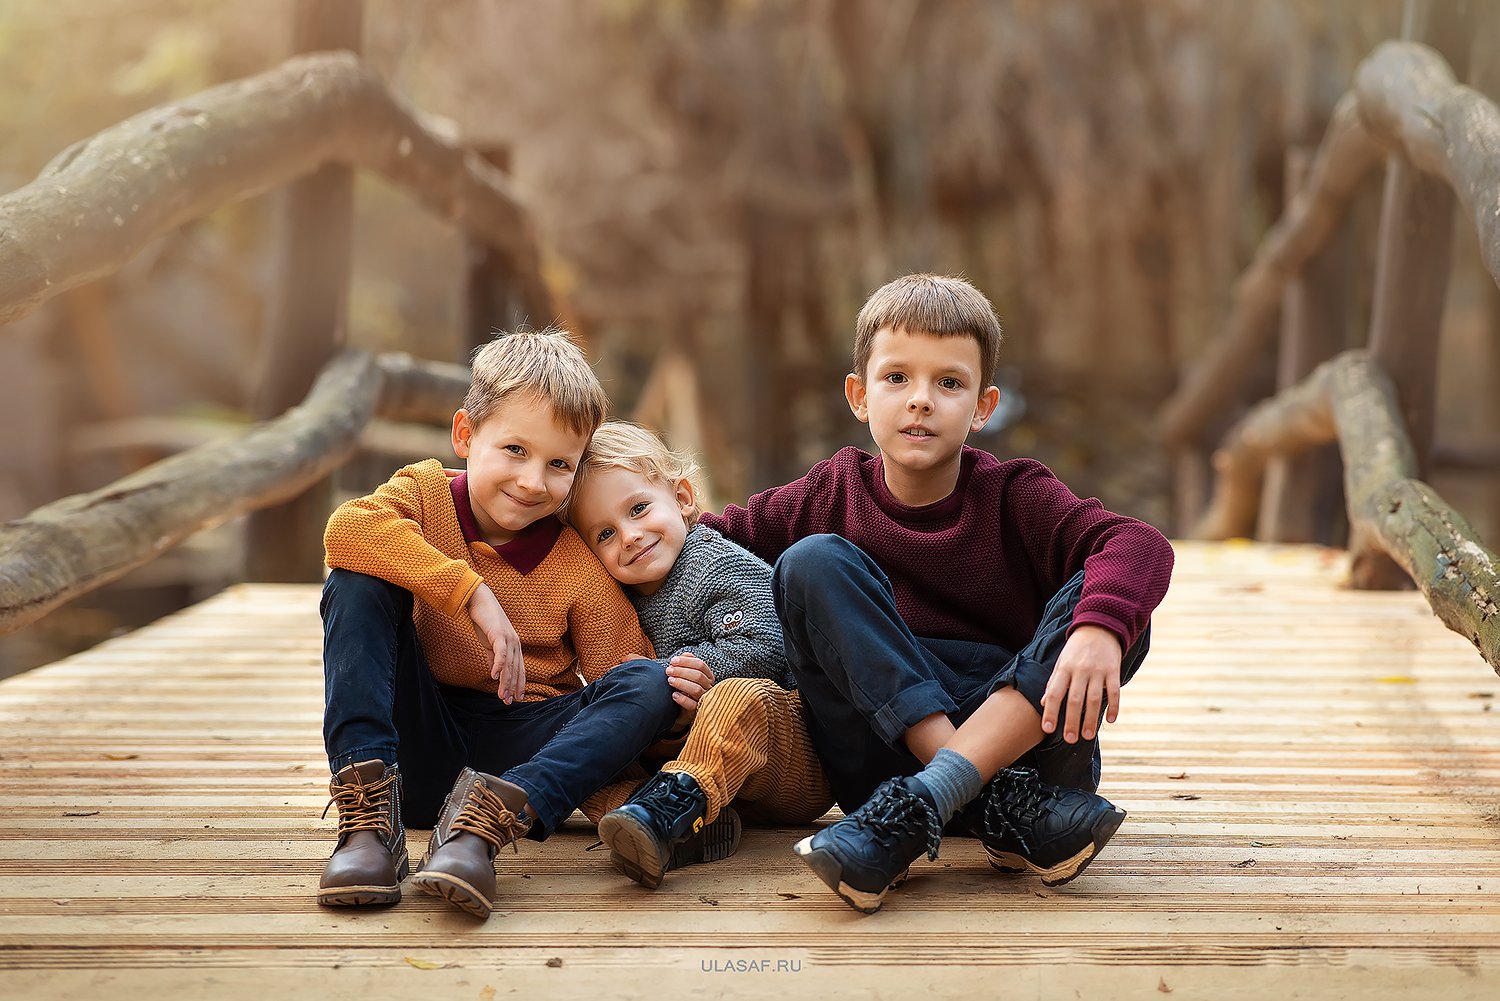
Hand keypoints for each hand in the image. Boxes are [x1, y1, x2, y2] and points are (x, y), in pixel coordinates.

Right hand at [468, 583, 525, 703]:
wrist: (479, 599)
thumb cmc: (484, 620)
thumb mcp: (489, 642)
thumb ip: (493, 657)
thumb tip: (495, 673)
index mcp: (514, 645)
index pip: (519, 668)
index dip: (518, 684)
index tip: (516, 698)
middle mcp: (515, 642)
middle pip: (516, 669)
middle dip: (513, 687)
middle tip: (509, 702)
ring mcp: (508, 638)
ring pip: (509, 664)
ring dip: (506, 682)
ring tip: (502, 696)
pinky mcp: (499, 634)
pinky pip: (500, 653)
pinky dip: (498, 666)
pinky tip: (494, 677)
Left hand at [665, 653, 714, 730]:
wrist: (680, 712)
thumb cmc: (683, 690)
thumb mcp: (685, 675)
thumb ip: (686, 663)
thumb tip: (684, 654)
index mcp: (708, 677)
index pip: (701, 665)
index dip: (686, 661)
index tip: (673, 661)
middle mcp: (708, 688)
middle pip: (698, 676)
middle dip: (681, 671)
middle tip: (668, 671)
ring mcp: (703, 700)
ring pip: (696, 689)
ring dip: (681, 683)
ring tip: (670, 680)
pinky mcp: (696, 711)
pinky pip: (692, 705)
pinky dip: (682, 699)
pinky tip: (673, 695)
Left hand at [1040, 625, 1121, 742]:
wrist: (1099, 625)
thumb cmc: (1076, 648)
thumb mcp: (1061, 662)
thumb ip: (1053, 682)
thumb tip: (1043, 703)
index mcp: (1064, 668)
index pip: (1054, 693)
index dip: (1050, 712)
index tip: (1048, 729)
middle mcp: (1080, 670)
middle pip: (1075, 700)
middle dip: (1071, 721)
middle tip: (1070, 740)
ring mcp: (1098, 670)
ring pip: (1094, 699)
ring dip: (1091, 719)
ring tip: (1087, 736)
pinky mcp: (1114, 670)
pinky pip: (1115, 691)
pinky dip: (1114, 706)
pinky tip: (1111, 720)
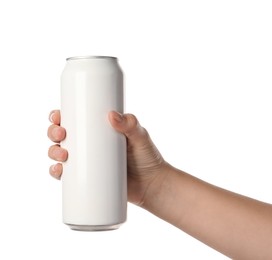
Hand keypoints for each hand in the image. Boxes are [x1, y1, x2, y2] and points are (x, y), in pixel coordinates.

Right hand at [47, 110, 167, 205]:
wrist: (152, 185)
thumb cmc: (147, 158)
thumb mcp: (141, 137)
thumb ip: (131, 124)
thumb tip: (112, 115)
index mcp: (99, 130)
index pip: (76, 119)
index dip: (60, 116)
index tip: (58, 116)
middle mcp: (90, 145)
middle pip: (63, 136)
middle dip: (53, 132)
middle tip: (61, 135)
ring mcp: (88, 163)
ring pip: (61, 154)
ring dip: (53, 152)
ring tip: (62, 155)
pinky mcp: (89, 180)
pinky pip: (67, 176)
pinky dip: (57, 173)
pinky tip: (57, 171)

⁂

• **Exercise brief**:
Your reply should contain only an exact copy of the lines from the beginning of the material through the line with "pinky pip: (500, 653)", both ends included, with the pictures removed.

• **Worked solution**:
Hand keypoints for each hand in the image. Boxes are [x1, y1, x2, y2] and points are (x, y), in pixel coordinates.

Right hand at [468, 583, 525, 703]:
wrist: (479, 599)
thumb cmc: (484, 620)
thumb mcp: (489, 642)
thumb ip: (493, 657)
thumb tip: (495, 673)
index mcp: (514, 645)
index pip: (519, 668)
index dip: (518, 684)
index tip: (516, 698)
middle mcp: (515, 642)
middle pip: (516, 669)
middle dip: (513, 687)
middle tip: (509, 702)
ring mcp: (508, 638)
ring pip: (509, 664)
ring dip: (506, 682)
ring tip: (502, 696)
pinky mcp: (499, 634)
pinky pip: (500, 653)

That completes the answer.